• **Given text**
Content starts

Solved: Re: proc Freq 2 way tables

pessi · Posted 08-06-2020 03:22 AM

Hi,

when I write the below code.

proc freq data=inp_ds ;
tables var_res*study_res / nocol norow nopercent ;
run;

i am getting below output.But I want NE which is in column(var-res) also to be in row(study_res) with all zero values.

Table of Var_Res by Study_Res
Var_Res(Var_Res)	Study_Res(Study_Res)
Frequency	PR	PD	SD	UN	Total
NE	0	0	3	0	3
PR	11	0	3	0	14
PD	0	10	9	0	19
SD	8	10	81	0	99
UN	0	0	0	35	35
Total	19	20	96	35	170

Expected output should be like this:

Table of Var_Res by Study_Res
Var_Res(Var_Res)	Study_Result(Study_Res)
Frequency	NE	PR	PD	SD	UN	Total
NE	0	0	0	3	0	3
PR	0	11	0	3	0	14
PD	0	0	10	9	0	19
SD	0	8	10	81	0	99
UN	0	0	0	0	35	35
Total	0	19	20	96	35	170

2)I should get all of these 5 NE,PR,PD,SD,UN. when there is no data for them, it should show as zeros.

proc freq data=inp_ds ;
tables var_res*study_res / nocol norow nopercent ;

reader;
run;

PaigeMiller · Posted 08-06-2020 08:32 AM

@pessi wrote:
I need to run analysis many times with different readers and different data.
For each reader VAR_RES and STUDY_RES will be there. But, they may not have all the 5 NE,PR,PD,SD,UN. When they miss 1 or 2, in the report it should be zeros. here i am giving you what output I got for John.and the expectation as well.

If it is always these exact 5: NE,PR,PD,SD,UN and the problem is that sometimes they are not there, then you need to add a record for NE and another record for PR and another record for PD and so on, these artificial records should have weight of 0, and all the real records should have a weight of 1. Then PROC FREQ with a WEIGHT statement will produce the desired results.

--
Paige Miller

View solution in original post

PaigeMiller · Posted 08-06-2020 07:06 AM

Does your raw data have NE in variable STUDY_RES?

--
Paige Miller

pessi · Posted 08-06-2020 07:11 AM

No..
NE isn't there STUDY_RES..
NE is present in only VAR_RES.

PaigeMiller · Posted 08-06-2020 07:28 AM

That's why you don't get NE in STUDY_RES in the output table.

You can trick PROC FREQ by adding a row to your raw data set that has NE in STUDY_RES. For this to work, you would have to assign a weight variable with a value of 0 to this row, and a value of 1 to all other rows. Then you would add a WEIGHT statement that uses this weight variable to PROC FREQ.

Content ends

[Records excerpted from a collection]
Content starts

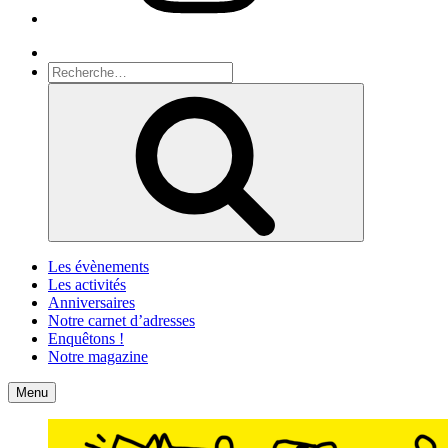
Recherche
Recherche
pour
Recherche
:
Les évènements
Les activités
Anniversaires
Notre carnet d’adresses
Enquêtons !
Notre magazine
Accueil
Contact
Menu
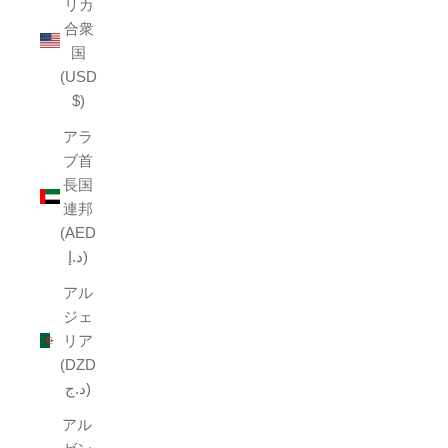
リカ
合衆
国
(USD
$)
アラ
ブ首
長国
連邦
(AED
د.إ)
アル
ジェ
リア
(DZD
د.ج)
アル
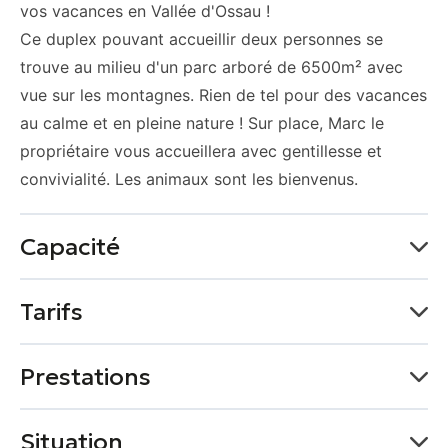
vos vacances en Vallée d'Ossau !
Ce duplex pouvant accueillir deux personnes se
trouve au milieu d'un parc arboré de 6500m² avec
vue sur les montagnes. Rien de tel pour des vacances
au calme et en pleine nature ! Sur place, Marc le
propriétaire vous accueillera avec gentillesse et
convivialité. Les animaux sont les bienvenus.
Capacité
Capacité maximum possible : 2 personne(s)
Tarifs
1 chambre(s)
2 lit(s) simple
Moyens de paiement
Prestations
Superficie : 45 m²
ESPÈCES
Services
Situation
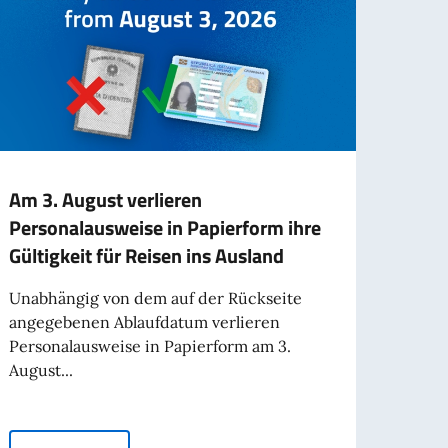
Am 3. August verlieren
Deep
Personalausweise in Papierform ihre
deuts
Gültigkeit für Reisen ins Ausland
Indu
(Mün
Unabhängig von dem auf der Rückseite
angegebenen Ablaufdatum verlieren
Am Do
Personalausweise in Papierform am 3.
Ludwi
August...
Münch
talienischen Arbeit in der Welt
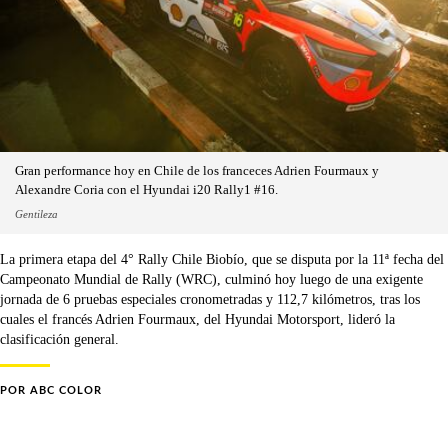
Gran performance hoy en Chile de los franceces Adrien Fourmaux y
Alexandre Coria con el Hyundai i20 Rally1 #16.
Gentileza
La primera etapa del 4° Rally Chile Biobío, que se disputa por la 11ª fecha del
Campeonato Mundial de Rally (WRC), culminó hoy luego de una exigente
jornada de 6 pruebas especiales cronometradas y 112,7 kilómetros, tras los
cuales el francés Adrien Fourmaux, del Hyundai Motorsport, lideró la
clasificación general.
POR
ABC COLOR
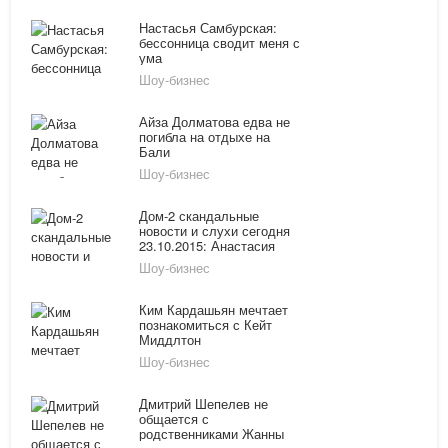
Настасья Самбурская:
бессонница сводит меня с
ума
Шоу-бизнес
Айза Долматова едва не
погибла на отдыхе на
Бали
Шоу-бизнес
Дом-2 скандальные
новости и слухи сегодня
23.10.2015: Анастасия
Киушкина встречается с
Шоу-бизнес
Гуфом, Гозиас и Дерябина
наказаны
Ким Кардашьян мечтает
познакомиться с Кейт
Миддлтон
Шоу-бизнес
Дмитрий Шепелев не
общается с
родственниками Жанны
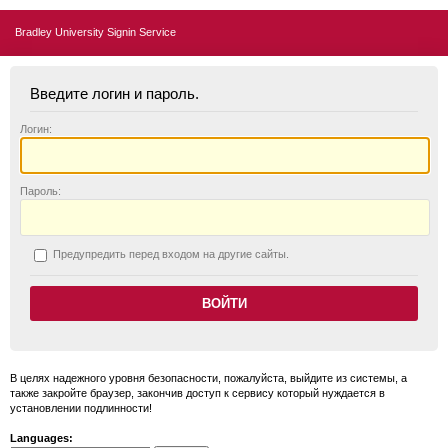
Bradley University Signin Service
Введите логин и пароль.
Логин:
П
ароль:
П
редупредить перед входом на другие сайты.
В целях надежного уровня безопасности, пожалуйста, выйдите из системы, а
также закройте браузер, закончив доступ к сервису который нуждается в
установлении подлинности!
Languages:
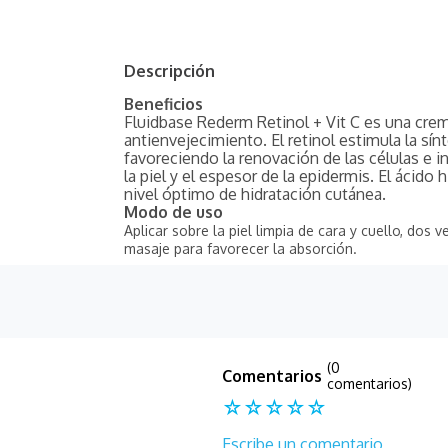
Descripción
Beneficios
Fluidbase Rederm Retinol + Vit C es una crem
antienvejecimiento. El retinol estimula la sín
favoreciendo la renovación de las células e i
la piel y el espesor de la epidermis. El ácido
nivel óptimo de hidratación cutánea.
Modo de uso
Aplicar sobre la piel limpia de cara y cuello, dos 
masaje para favorecer la absorción.
(0
comentarios)
☆
☆
☆
☆
☆
Escribe un comentario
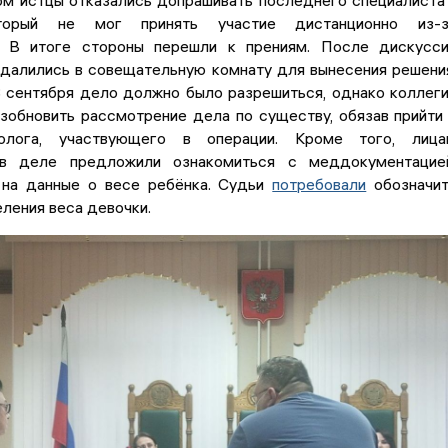
ом истцы отказались допрашивать последнего специалиста
оторый не мог принять участие дистанционно из-з
. В итоге стороны перешли к прениям. После дискусс
удалились в совещательную комнату для вынесения решени
3 сентября дело должно было разрешиться, однако коллег
зобновить рассмотрение дела по существу, обязав прийти
олога, участвующего в операции. Кроме того, лица
в деле предложили ознакомиться с меддокументацией
 на данные о весе ребёнка. Судьи
потребовали
обозначи
ления веса девочки.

Content ends

• **Exercise details**
For the PROC FREQ thread, state whether each of the following statements agrees with it, answering yes or no and quoting the words of the thread that decide it. 1. The raw data contain NE in the variable STUDY_RES. 2. The added artificial records are to be given a weight of 0. 3. The analysis needs to be run only once, on a single set of data.

• **Result of this task**
1. No: "NE is present in only VAR_RES."
2. Yes: "these artificial records should have weight of 0"
3. No: "I need to run analysis many times with different readers and different data."